• What to produce
Report all lines in the records that hold the string "weight".

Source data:
=== Begin Enclosure ===
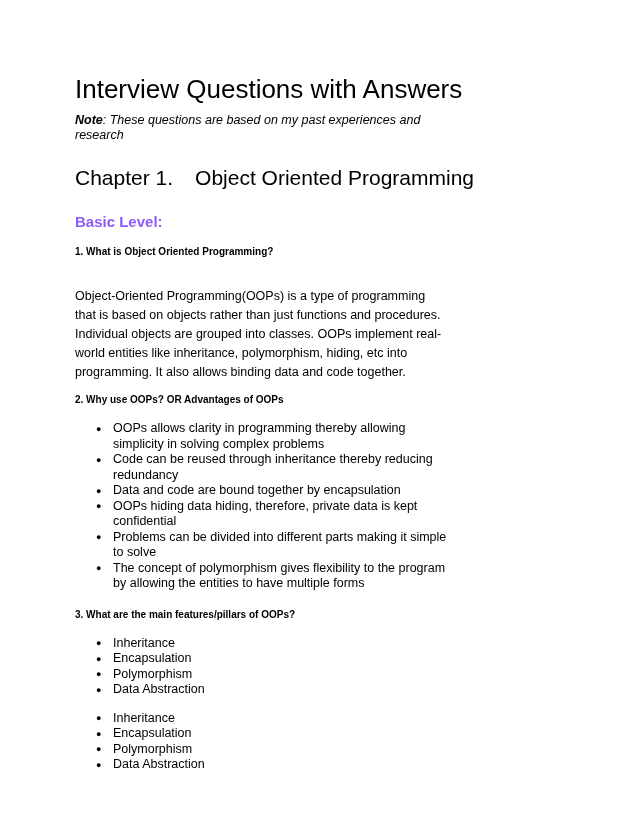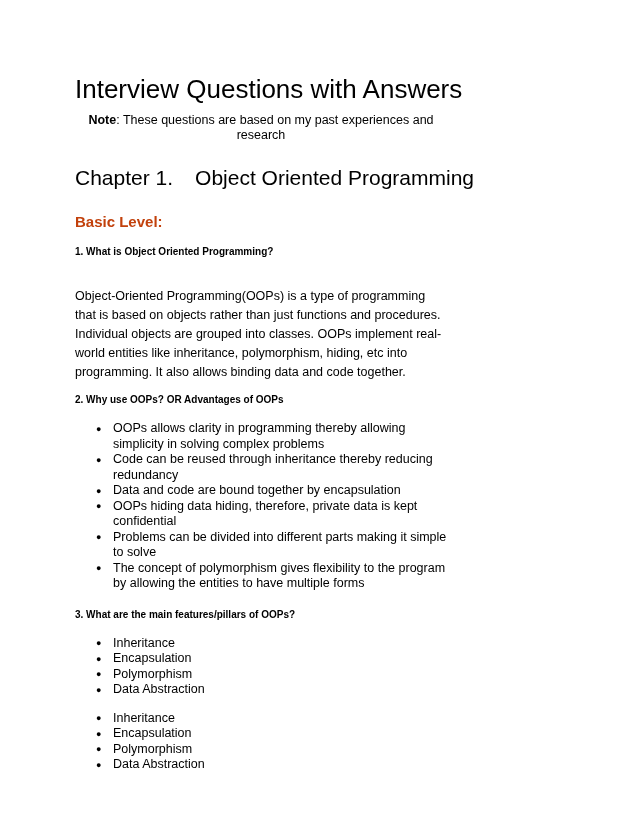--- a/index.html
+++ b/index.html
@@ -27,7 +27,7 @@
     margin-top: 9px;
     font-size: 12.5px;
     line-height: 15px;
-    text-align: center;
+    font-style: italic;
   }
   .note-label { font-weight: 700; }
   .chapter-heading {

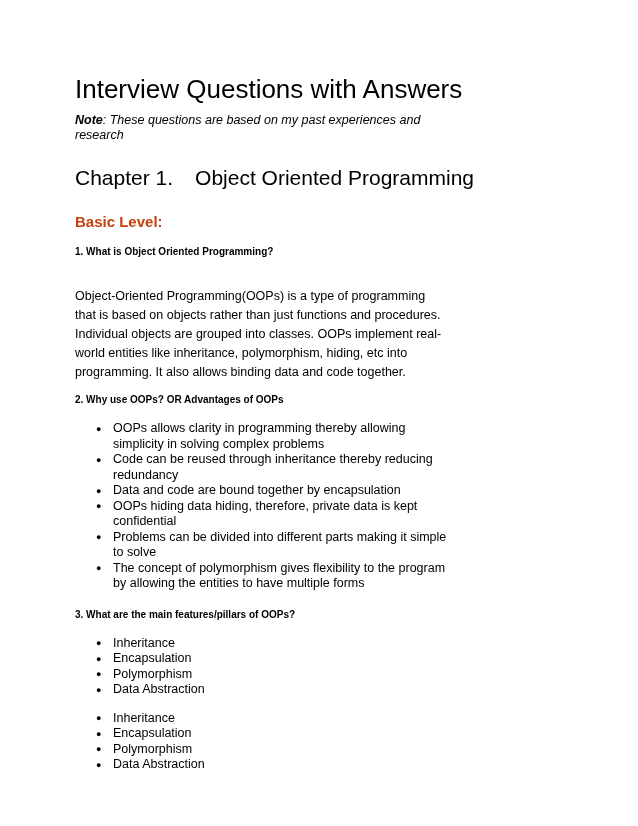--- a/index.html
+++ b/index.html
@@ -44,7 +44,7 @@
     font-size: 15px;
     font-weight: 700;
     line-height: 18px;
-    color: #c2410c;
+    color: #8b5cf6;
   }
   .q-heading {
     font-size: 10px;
=== End Enclosure ===
• Response to this exercise
   .note-label { font-weight: 700; }
     font-weight: 700;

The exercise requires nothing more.